━━━ Extracted information

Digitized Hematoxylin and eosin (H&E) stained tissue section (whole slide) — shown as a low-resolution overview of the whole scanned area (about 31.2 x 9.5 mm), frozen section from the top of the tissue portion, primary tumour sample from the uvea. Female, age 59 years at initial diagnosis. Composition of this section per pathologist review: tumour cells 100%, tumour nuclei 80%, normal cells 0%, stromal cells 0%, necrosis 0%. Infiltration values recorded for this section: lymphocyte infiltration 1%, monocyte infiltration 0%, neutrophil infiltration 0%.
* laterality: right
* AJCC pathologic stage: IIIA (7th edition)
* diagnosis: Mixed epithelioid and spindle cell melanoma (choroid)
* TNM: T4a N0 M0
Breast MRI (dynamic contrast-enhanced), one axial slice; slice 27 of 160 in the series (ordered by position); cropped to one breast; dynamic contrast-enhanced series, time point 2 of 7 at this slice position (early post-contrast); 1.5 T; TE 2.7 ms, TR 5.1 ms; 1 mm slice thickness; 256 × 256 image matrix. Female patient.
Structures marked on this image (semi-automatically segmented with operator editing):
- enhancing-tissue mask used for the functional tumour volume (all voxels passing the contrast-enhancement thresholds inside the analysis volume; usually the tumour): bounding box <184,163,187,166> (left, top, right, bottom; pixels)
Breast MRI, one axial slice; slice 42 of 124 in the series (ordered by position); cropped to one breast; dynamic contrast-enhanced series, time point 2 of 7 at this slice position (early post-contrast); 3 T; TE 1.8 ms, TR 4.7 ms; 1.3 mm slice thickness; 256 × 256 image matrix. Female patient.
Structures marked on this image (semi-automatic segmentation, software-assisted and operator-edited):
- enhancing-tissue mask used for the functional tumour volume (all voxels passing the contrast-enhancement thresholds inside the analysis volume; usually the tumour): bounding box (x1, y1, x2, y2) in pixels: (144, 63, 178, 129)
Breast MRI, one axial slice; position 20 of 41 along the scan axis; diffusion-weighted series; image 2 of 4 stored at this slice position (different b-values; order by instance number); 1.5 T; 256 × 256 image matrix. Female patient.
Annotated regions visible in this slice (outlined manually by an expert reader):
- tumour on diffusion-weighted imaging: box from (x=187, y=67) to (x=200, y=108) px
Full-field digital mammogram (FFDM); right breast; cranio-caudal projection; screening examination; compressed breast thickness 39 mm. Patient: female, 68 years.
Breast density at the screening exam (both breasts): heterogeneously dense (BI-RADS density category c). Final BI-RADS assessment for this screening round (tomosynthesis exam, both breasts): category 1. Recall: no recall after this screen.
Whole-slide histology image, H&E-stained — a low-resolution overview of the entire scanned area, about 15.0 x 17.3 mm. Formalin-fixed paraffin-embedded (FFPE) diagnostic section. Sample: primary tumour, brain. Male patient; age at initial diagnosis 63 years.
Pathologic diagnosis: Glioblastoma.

━━━━━━

- About this task:
Go through the entries. Report every line that contains the word "bounding".

- Exercise solution:
- enhancing-tissue mask used for the functional tumour volume (all voxels passing the contrast-enhancement thresholds inside the analysis volume; usually the tumour): bounding box <184,163,187,166> (left, top, right, bottom; pixels)
- enhancing-tissue mask used for the functional tumour volume (all voxels passing the contrast-enhancement thresholds inside the analysis volume; usually the tumour): bounding box (x1, y1, x2, y2) in pixels: (144, 63, 178, 129)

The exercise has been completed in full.